» **Work to be completed**: List, from the lines below, each one with "Probiert" in it.

» **Saved data entries**:
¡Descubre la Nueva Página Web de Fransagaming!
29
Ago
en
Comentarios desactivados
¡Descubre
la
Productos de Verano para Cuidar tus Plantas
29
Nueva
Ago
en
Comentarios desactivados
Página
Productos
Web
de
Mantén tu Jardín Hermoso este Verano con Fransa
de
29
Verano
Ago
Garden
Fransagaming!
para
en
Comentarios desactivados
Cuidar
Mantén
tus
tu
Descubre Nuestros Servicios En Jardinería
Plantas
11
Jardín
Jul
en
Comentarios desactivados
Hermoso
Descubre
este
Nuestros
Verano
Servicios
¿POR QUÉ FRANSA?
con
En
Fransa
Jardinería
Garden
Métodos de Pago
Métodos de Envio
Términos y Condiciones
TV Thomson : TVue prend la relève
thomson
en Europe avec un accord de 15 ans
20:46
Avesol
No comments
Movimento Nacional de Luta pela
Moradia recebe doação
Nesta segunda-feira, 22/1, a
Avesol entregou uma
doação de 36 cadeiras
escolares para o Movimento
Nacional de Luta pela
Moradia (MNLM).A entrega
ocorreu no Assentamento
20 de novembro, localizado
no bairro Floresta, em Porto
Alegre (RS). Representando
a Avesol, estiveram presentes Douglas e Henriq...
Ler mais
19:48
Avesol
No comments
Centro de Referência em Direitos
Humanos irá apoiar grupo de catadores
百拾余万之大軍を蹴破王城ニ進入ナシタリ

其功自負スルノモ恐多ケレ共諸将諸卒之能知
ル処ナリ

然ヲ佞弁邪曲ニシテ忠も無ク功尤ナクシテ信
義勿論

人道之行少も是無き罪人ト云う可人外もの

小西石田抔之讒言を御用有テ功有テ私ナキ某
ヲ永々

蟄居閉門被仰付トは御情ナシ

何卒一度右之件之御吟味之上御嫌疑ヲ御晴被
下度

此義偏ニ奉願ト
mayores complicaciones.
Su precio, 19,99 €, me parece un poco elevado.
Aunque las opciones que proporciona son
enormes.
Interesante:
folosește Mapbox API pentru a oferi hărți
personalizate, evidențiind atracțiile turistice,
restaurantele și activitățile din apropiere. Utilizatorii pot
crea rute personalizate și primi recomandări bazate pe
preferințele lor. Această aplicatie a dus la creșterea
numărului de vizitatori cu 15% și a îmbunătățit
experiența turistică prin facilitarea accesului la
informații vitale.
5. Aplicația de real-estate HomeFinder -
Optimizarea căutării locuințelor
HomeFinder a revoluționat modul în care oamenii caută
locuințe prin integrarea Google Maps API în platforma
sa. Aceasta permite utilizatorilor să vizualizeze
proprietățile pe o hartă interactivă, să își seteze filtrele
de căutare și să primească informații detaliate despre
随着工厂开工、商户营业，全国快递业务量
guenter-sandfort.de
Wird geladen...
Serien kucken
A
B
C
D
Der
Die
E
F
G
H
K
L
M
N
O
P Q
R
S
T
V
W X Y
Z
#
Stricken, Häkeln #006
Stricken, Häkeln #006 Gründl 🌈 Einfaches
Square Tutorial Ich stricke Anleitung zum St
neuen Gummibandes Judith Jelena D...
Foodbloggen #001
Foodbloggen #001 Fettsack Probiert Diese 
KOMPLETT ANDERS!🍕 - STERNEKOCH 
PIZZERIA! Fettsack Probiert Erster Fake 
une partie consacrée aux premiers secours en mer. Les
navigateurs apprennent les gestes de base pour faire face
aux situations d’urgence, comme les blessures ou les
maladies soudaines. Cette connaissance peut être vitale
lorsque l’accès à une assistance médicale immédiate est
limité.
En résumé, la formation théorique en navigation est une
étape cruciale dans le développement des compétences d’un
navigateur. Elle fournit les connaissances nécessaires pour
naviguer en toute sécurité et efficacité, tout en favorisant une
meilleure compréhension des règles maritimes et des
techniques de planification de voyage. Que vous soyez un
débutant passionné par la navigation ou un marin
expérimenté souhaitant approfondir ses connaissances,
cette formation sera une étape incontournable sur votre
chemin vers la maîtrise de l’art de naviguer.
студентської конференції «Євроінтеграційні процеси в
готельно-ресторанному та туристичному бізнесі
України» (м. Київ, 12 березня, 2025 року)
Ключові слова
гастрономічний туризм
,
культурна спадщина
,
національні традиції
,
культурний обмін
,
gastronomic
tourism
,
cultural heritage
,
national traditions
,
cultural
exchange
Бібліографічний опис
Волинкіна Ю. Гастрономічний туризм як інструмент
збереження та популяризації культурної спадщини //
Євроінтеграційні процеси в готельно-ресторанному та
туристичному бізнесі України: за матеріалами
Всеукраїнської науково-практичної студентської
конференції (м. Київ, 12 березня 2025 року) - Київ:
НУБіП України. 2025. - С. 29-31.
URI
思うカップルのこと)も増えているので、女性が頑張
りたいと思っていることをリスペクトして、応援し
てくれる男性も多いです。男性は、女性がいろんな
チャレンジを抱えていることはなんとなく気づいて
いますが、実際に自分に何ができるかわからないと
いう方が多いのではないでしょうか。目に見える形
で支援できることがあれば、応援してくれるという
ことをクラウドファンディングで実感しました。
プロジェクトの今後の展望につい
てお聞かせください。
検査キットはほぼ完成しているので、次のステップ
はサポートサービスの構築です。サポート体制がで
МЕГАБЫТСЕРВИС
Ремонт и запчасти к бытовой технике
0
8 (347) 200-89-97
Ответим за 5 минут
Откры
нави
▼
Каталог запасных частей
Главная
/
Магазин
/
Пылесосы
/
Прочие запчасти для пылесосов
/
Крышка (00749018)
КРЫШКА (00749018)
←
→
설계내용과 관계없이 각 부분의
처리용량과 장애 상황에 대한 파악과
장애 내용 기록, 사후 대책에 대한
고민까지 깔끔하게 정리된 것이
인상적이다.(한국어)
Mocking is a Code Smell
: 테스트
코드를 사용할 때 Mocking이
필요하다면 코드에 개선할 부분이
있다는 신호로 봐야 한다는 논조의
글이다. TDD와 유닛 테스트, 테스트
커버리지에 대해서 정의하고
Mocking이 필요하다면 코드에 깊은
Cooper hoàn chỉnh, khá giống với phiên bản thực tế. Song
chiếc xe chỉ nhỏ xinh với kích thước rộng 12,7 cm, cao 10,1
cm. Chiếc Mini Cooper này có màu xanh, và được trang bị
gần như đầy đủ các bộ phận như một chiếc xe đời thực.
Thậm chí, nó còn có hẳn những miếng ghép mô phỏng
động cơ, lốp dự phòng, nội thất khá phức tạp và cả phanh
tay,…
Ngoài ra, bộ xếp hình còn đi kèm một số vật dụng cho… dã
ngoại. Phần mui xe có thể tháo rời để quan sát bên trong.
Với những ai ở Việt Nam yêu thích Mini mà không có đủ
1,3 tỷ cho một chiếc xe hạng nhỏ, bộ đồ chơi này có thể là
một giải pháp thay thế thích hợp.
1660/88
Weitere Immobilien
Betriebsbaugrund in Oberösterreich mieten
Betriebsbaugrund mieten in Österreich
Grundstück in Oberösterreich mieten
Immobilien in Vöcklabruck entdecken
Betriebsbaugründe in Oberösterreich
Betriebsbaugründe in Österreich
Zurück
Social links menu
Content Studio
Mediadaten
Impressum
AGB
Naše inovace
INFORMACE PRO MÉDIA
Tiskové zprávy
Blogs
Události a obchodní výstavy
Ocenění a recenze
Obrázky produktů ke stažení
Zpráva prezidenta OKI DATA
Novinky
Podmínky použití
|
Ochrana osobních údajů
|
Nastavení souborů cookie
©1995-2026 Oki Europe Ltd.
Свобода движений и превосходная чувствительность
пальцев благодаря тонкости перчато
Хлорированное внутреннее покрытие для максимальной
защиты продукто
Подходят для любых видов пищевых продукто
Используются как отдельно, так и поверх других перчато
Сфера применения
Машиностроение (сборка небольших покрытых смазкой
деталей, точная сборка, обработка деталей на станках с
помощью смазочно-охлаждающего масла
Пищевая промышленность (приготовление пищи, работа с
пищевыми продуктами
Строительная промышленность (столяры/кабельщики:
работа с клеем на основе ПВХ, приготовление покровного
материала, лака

» **Solution to this task**:
Foodbloggen #001 Fettsack Probiert Diese 
PIZZERIA! Fettsack Probiert Erster Fake 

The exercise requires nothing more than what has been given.